It is a project I am starting with my two current hens, the result of raising about 30 chicks from 3 sources. I am hoping I will have a keeper out of this batch but only time will tell. Unless this white chick develops some interesting characteristics as it feathers out, it will not be a keeper other than to be a growing companion for the second one. I will keep looking for suitable eggs to see if I can hatch something I can use to produce the birds I want to put under my rooster but it is a specific looking Easter Egger I am looking for and most of what I see is too far away from the blue egg to take a chance on egg color.
I need the bluest Easter Egger eggs I can find with a small pea combed rooster over the laying hens. I want a variety of feather coloring but slate or willow legs and pea combs, plus muffs and beards, are essential characteristics I am looking for to bring the crossbred Easter Egger back to the original Easter Egger. There is a trend towards mixing breeds for olive eggs by adding more and more brown to blue egg genetics and I neither like the birds nor the eggs. I want both blue and the original green (from initial "improved" version) eggs, plus true pink (not rose beige) eggs, and not all the dirty green colors from too many brown egg genetics in the mix.
My Orpingtons are beautiful birds that lay nice beige eggs so I need my Easter Egger eggs to stand out from theirs once I mix the hens together again. We eat the colored eggs and hatch the beige eggs (to preserve a heritage breed) so I only need a good first and second generation to have blue and green eggs plus the breed characteristics that defined the original Easter Egger. I don't want to buy hens or chicks due to biosecurity (unless I can find some from a clean closed flock) so I need hatching eggs to get started and that creates a big unknown when people do not sell quality hatching eggs. I am not willing to buy shipped eggs due to the mishaps during handling shaking them up too much.

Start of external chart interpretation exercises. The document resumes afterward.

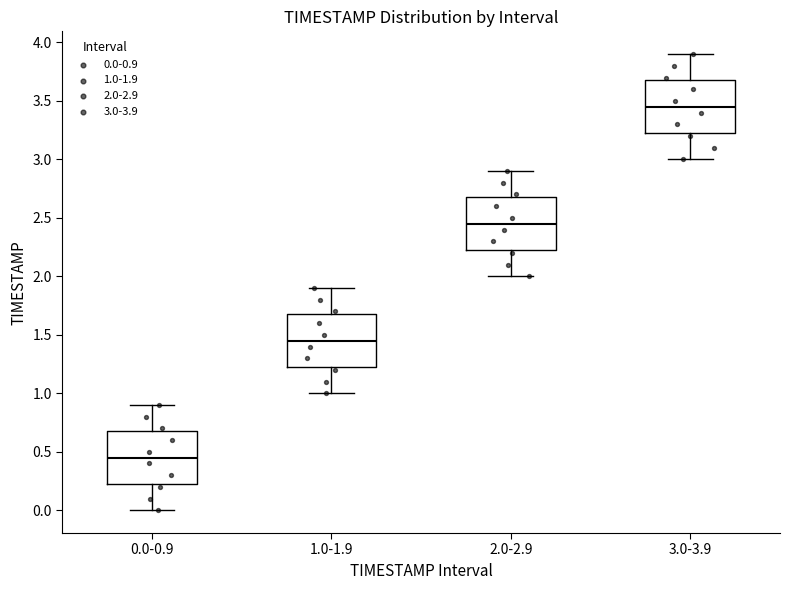

Which box has the highest median line?

3.0-3.9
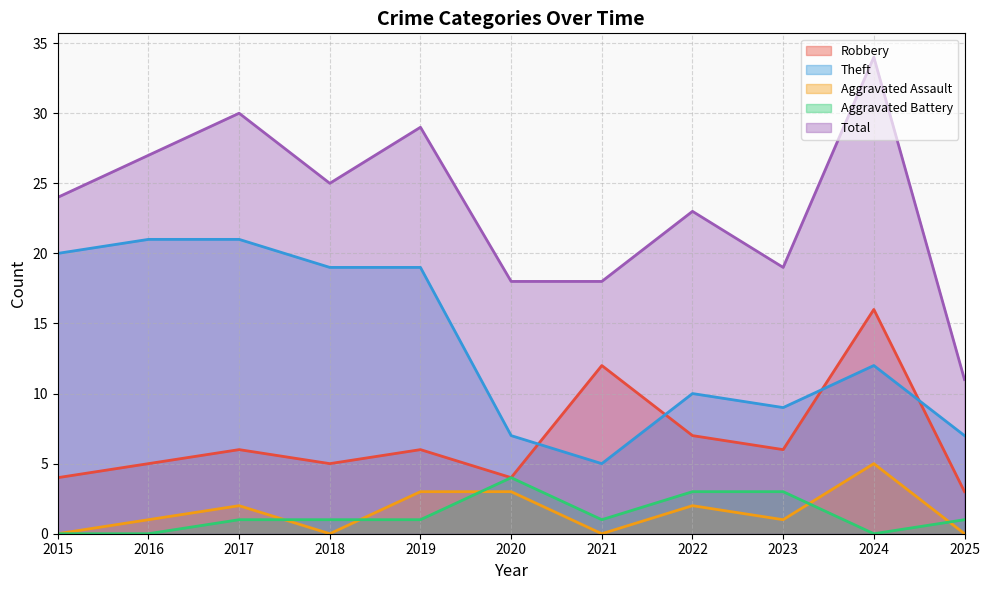

Which series has the largest range (max minus min)?

Total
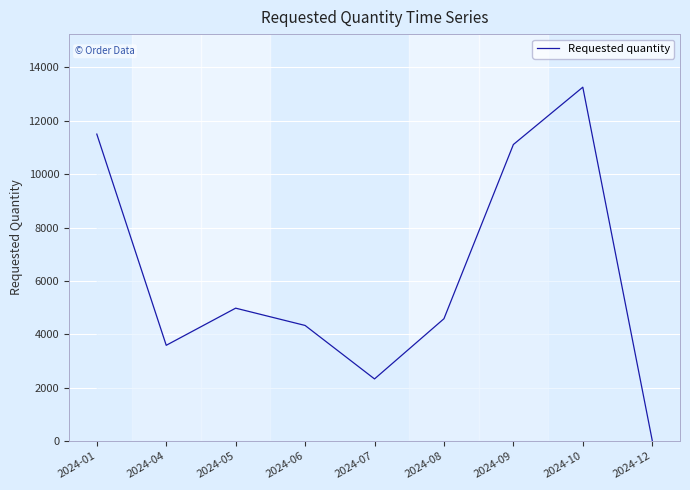

How many interior local peaks (higher than both neighbors) does the data have?

2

I know there have got to be some older lines out there but so many have been crossbred at this point that they are hard to find. Now I understand why people think of them as mutt chickens and not as the chickens that were popular over 25 years ago. Unfortunately I sold mine 10 years ago, unaware of how hard they would be to get back.
When I got back into chickens after a break from having any due to moving, I wanted to have Easter Eggers again but I could not find what I wanted so I fell in love with the Orpingtons and decided to raise them. I still like my Orpingtons but I miss having a nice mix of feather color under the same rooster. The Orpingtons have a number of standard colors but I can't mix the colors in good conscience and they will never have the "wild type" coloring I like.
Our codes have changed here in the past year so I can keep the roosters I have but I can't add roosters, so that means I can't change breeds. I have thought about just keeping ducks since they are grandfathered in and they live longer than chickens but for now I need to enjoy my right to have chickens since I had to fight for that right against a city that wants to join the urban sprawl instead of being the small town many residents thought they were buying into when they purchased homes here. Someday I hope to own agreage (I had to rent to have acreage in the past) but I need equity to afford acreage and that takes doing my time in a residential area.